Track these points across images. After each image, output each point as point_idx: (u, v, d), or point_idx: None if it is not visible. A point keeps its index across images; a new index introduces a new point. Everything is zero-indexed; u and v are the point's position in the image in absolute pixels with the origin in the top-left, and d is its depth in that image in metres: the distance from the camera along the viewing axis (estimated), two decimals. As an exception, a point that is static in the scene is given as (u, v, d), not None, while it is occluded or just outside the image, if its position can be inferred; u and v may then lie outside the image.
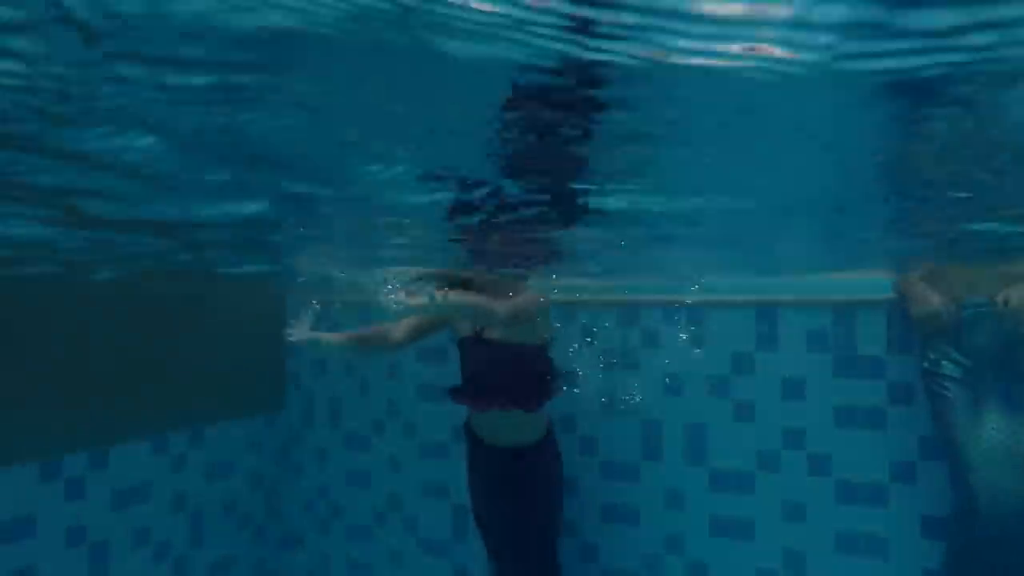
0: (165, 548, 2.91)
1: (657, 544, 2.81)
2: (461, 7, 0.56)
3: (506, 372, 2.48)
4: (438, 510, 3.20)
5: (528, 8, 0.56)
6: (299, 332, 2.60)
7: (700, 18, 0.57)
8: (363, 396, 3.36)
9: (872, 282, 2.55)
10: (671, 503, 2.79)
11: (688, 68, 0.67)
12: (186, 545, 3.00)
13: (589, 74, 0.72)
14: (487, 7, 0.56)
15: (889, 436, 2.49)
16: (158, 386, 2.90)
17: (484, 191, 1.25)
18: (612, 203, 1.34)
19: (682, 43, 0.62)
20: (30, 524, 2.42)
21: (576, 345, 2.94)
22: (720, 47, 0.62)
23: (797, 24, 0.58)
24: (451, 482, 3.17)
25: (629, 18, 0.58)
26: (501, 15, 0.57)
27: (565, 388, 2.74)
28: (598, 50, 0.64)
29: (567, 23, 0.59)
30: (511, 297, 2.43)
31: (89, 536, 2.62)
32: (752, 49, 0.63)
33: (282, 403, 3.54)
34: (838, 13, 0.56)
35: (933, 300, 2.23)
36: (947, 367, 2.25)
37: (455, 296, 2.22)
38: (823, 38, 0.61)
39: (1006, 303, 2.04)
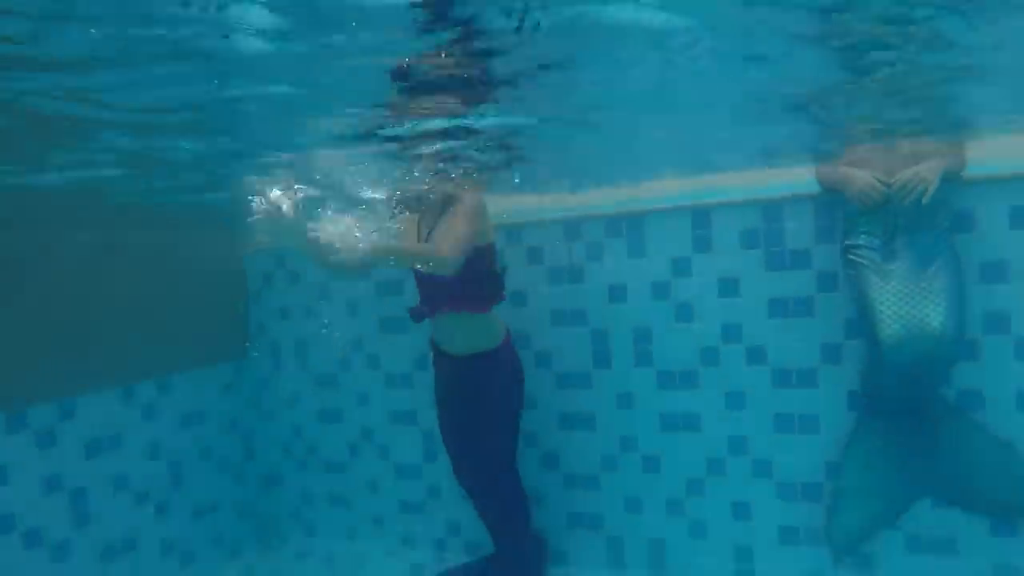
0: (145, 494, 3.03)
1: (613, 445, 2.99)
2: None
3: (442, 279, 2.53)
4: (408, 436, 3.35)
5: None
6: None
7: None
8: (328, 336, 3.46)
9: (796, 183, 2.66)
10: (623, 405, 2.96)
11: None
12: (167, 490, 3.13)
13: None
14: None
15: (817, 322, 2.65)
16: (123, 336, 2.96)
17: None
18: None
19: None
20: (2, 472, 2.52)
21: (524, 264, 3.04)
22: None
23: None
24: (418, 409, 3.31)
25: None
26: None
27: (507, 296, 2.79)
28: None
29: None
30: (451, 221, 2.49)
31: (66, 484, 2.73)
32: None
33: (250, 350, 3.63)
34: None
35: (865, 177, 2.38)
36: (864, 238, 2.43)
37: (389, 245, 2.32)
38: None
39: (915, 177, 2.27)
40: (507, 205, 3.02)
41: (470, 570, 3.00)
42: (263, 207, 2.33)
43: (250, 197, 2.36)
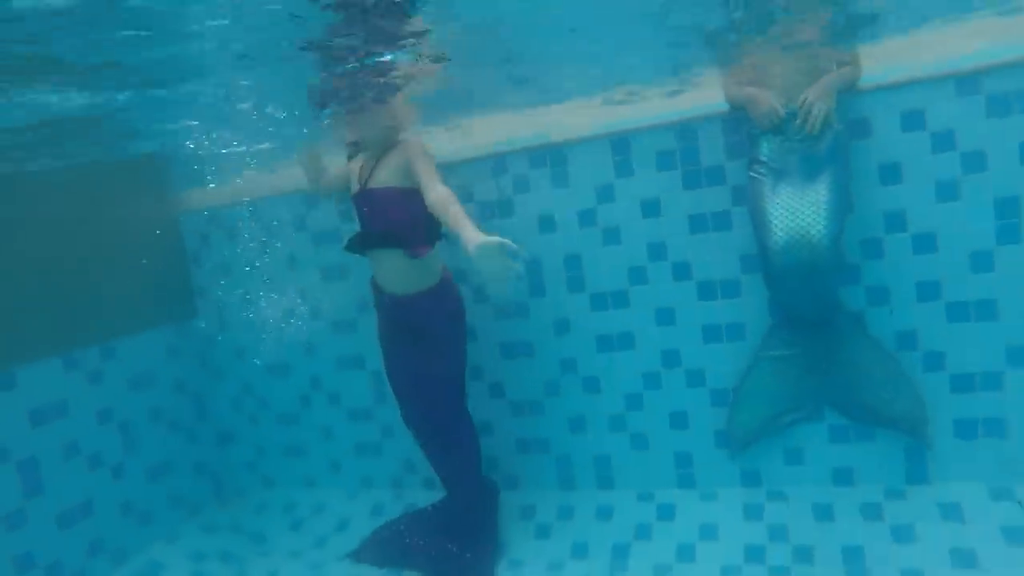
※
Action item:
Transcribe the lines above exactly, beginning at the one with "30: (511, 297, 2.43)" and ending at the one with "27: (507, 296, 2.79)". Include both; exclude the pictures.

Expected answer:
30: (511, 297, 2.43)
31: (89, 536, 2.62)
32: (752, 49, 0.63)
33: (282, 403, 3.54)
34: (838, 13, 0.56)
35: (933, 300, 2.23)
36: (947, 367, 2.25)
37: (455, 296, 2.22)
38: (823, 38, 0.61)
39: (1006, 303, 2.04)
0: (145, 494, 3.03)
1: (613, 445, 2.99)
2: None
3: (442, 279, 2.53)
4: (408, 436, 3.35)
5: None
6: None
7: None
8: (328, 336, 3.46)
9: (796, 183, 2.66)
10: (623, 405, 2.96)
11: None
12: (167, 490, 3.13)
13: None
14: None
15: (817, 322, 2.65)
16: (123, 336, 2.96)
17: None
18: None
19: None
20: (2, 472, 2.52)
21: (524, 264, 3.04)
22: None
23: None
24: (418, 409, 3.31)
25: None
26: None
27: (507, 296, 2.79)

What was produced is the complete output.